───── Text ─────
Für ein Pils verwende ich das Rezept auf brauanleitung.com

• Best Pilsner Malz (geschrotet, 4,025 kg)
• 100g Saazer Hopfen (Pellets, 3,9% Alpha)
• 2 Tüten SAFLAGER W-34/70 untergärige Trockenhefe

Für den Einkocher verwende ich das Lidl-Modell für 60,00€ aus dem Internet, den Läuterbottich mit Läutereinsatz habe ich ebenso online bestellt.


2. Einmaischen und Läutern

Nachdem ich per Hand 20 Liter Wasser in den Einkocher gefüllt und das Wasser auf 70°C erhitzt habe, schütte ich die 4 kg Malz hinzu. Nach gutem Durchrühren, fällt die Temperatur laut eingebautem Thermometer auf etwa 66°C. Mit der Spitze des Bratenthermometers, was ich bei uns zu Hause gefunden habe, messe ich manuell die Wassertemperatur.

Die Temperaturen haben auf dem Bratenthermometer und dem Einkocherthermometer eine Differenz von etwa 5-6 Grad. Ich weiß nicht, ob es an einer unterschiedlichen Kalibrierung der Thermometer liegt oder daran, dass die Temperaturen an verschiedenen Stellen des Einkochers gemessen werden.

Ich habe Schwierigkeiten, die Maische 90 Minuten bei 66°C zu halten. Obwohl die Soll-Temperatur des Einkochers auf 66° eingestellt ist, erhöht sich die Temperatur vor allem während oder nach dem Rühren regelmäßig auf 69-73°, woraufhin ich den Einkocher händisch abschalte, um die Maische etwas runterzukühlen.
───── Eingabedaten ─────
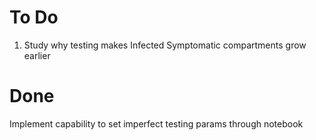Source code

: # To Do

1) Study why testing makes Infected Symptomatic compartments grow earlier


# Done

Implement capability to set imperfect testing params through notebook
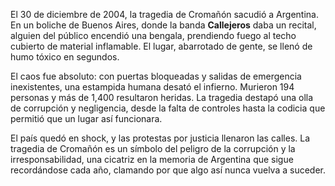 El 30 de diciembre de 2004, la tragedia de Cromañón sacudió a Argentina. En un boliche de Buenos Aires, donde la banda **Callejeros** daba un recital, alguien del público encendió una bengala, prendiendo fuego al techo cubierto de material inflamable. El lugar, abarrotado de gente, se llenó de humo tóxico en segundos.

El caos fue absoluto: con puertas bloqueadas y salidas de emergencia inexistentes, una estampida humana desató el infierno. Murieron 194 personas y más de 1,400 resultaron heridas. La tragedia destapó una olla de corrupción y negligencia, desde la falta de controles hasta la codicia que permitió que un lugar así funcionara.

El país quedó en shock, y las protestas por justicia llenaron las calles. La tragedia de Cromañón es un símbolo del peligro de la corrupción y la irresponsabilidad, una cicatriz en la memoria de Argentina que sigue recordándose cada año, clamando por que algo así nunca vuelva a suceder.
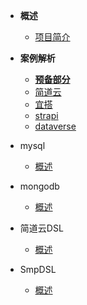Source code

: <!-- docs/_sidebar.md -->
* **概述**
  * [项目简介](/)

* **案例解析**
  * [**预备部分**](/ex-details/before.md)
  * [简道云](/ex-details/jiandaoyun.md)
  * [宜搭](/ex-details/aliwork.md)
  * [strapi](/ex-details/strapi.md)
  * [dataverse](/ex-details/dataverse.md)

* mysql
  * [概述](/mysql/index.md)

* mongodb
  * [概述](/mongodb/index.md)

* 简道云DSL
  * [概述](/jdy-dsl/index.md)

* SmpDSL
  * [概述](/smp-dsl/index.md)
─────
───── Eingabedaten ─────
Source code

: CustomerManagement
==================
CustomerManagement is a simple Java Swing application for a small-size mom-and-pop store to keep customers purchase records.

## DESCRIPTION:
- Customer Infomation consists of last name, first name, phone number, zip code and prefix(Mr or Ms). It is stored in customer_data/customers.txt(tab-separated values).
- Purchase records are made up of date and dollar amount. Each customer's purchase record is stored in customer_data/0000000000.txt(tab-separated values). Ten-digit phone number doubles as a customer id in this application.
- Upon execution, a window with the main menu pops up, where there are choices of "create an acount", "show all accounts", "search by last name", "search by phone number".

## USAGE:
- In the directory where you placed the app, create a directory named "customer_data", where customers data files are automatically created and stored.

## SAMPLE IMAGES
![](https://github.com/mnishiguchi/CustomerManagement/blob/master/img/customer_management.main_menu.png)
─────
→ Ihre Aufgaben
a. Führen Sie alle Zutaten samt Mengenangaben auf, die der Text zum Pilsbrauen in seiner Aufzählung nennt.
b. Suchen Sie aus den Datensätzen jede Zeile heraus, in der die Zeichenfolge "CustomerManagement" vorkommt.

→ Erwartete Ergebnisse
a.
- Best Pilsner Malz (geschrotet, 4,025 kg)
- 100g Saazer Hopfen (Pellets, 3,9% Alpha)
- 2 Tüten SAFLAGER W-34/70 untergärige Trockenhefe

b.
: CustomerManagement
CustomerManagement is a simple Java Swing application for a small-size mom-and-pop store to keep customers purchase records.
![](https://github.com/mnishiguchi/CustomerManagement/blob/master/img/customer_management.main_menu.png)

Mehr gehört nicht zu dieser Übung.